## Text passage
- - - -

I feel very hurt that you feel like this about me being out tonight, i was writing material with the ONE friend who is helping me, and i owe him a lot, but i dont expect you to understand that...i really dont...i didnt call you today, but YOU KNOW my phone was barred...i dont even want to ask you money to pay for my phone...because i feel bad thatYOU dont have money...

I love you bee, i really do, if you believe me, call me (i cant because my phone is still barred)

Your useless husband

pls help me.... i am trying to reach out to my husband but this is the kind of reply i get.. sometimes i think i cant talk to him because he's just too good to point out that you are at fault... mayb i should just give up


----------



## MsLonely (Sep 23, 2010)

Why don't you understand your own husband? He's simply asking for more love but you responsed with tons of complaints and blames. 
Can't you just simply say," I love you more than anything in the world. I will do whatever to make you happy.." I understand your work and I'm willing to make time with you." 
Stop complaining, you are making your husband feel he's an useless husband and you're being negative to his asking.

- - - -

## Required task 1
Answer from the forum thread:
(a) What was the husband doing while he was out tonight?
(b) How does the husband sign his message?
(c) On what date did MsLonely post her reply?
## Required task 2
Write the next part of the forum thread, picking up after its last sentence.
The records are not needed here.

## Record excerpts
- - - -

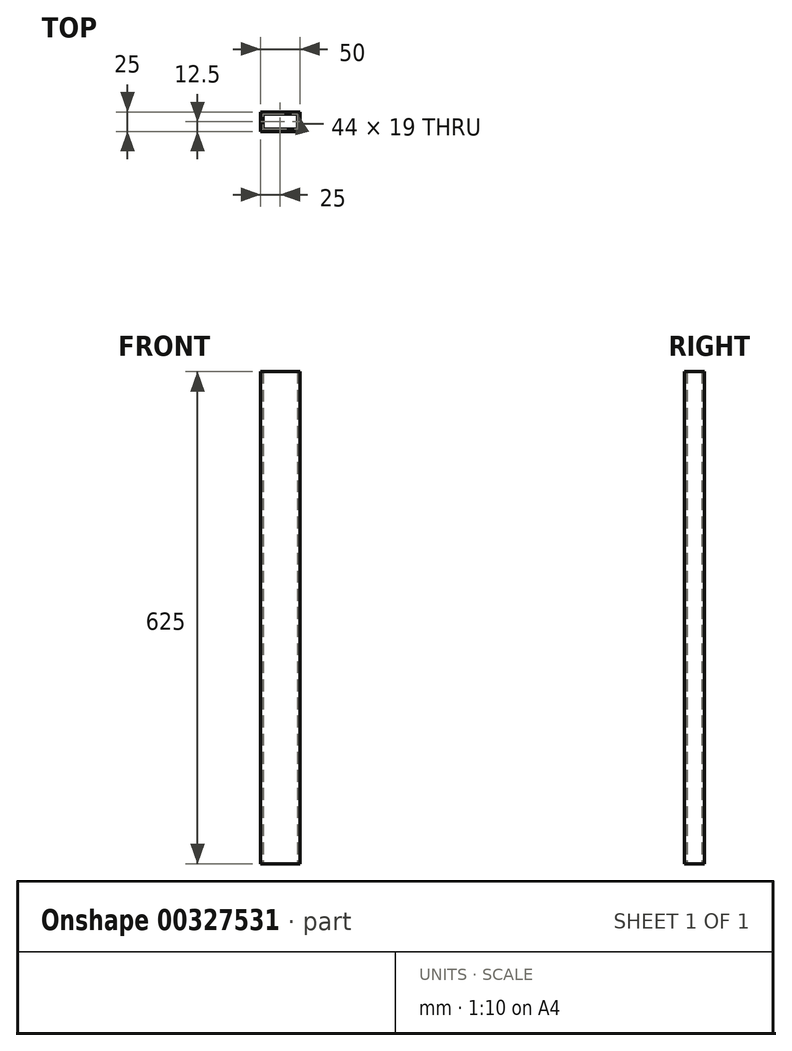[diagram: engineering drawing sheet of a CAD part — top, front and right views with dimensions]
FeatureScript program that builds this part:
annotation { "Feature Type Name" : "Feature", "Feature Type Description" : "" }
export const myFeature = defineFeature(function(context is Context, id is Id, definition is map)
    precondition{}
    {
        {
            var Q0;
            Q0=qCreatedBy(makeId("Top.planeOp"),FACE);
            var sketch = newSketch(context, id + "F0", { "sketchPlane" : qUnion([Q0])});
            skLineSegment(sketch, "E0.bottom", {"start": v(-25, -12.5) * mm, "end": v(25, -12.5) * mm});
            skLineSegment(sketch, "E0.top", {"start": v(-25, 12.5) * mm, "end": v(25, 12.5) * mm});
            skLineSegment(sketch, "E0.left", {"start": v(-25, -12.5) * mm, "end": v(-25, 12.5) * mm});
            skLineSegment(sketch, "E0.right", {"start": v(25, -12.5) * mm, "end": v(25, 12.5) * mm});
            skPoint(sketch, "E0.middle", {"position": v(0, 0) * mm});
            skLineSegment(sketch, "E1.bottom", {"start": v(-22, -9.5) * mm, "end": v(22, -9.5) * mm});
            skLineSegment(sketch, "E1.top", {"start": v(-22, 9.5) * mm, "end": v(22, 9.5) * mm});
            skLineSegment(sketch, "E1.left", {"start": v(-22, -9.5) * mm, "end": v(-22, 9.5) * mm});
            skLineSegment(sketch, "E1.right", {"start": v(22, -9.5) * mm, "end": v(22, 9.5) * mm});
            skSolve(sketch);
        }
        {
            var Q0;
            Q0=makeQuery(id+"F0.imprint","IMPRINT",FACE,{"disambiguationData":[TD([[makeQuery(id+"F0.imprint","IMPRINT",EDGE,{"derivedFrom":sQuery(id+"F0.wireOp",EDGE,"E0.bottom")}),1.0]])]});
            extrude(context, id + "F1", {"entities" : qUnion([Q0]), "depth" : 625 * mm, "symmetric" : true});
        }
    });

- - - -

## Written answer 1
(a) He was writing material with the one friend who is helping him.
(b) Your useless husband
(c) Sep 23, 2010

## Written answer 2
He asked for love and attention. You give. You sms him everyday to ask him, how's your day? You show you need him with a horny face, he would quickly come to satisfy you. Of course, not when he's busy at work.
You can whine.
_Posted via Mobile Device_


----------



## DawnD (Sep 23, 2009)

I don't know your whole history honey, so my advice my be way off. But I will throw out there what I see. It looks like instead of focusing on the topics that you both DO have control over, it gets shifted to the topics that you DON'T control. I think your H is similar to mine, where any "talk" ends up as him feeling attacked, so I have to really watch how I phrase things. 

EX: I hate it when you have to work so late -- ends up in an argument

I miss you so much when you are gone baby. When you come home can we snuggle and watch a show? Completely happy response.

I think you are going to have to find a way to get it across to him that you need him to be there for you when he can, without making him think its because of his job. Just that you want to feel like you are still important to him. Be understanding of his hours and job hunting, but also show him that when he is home, you need him to be there with you and build on your marriage. Does that make any sense or am I completely off?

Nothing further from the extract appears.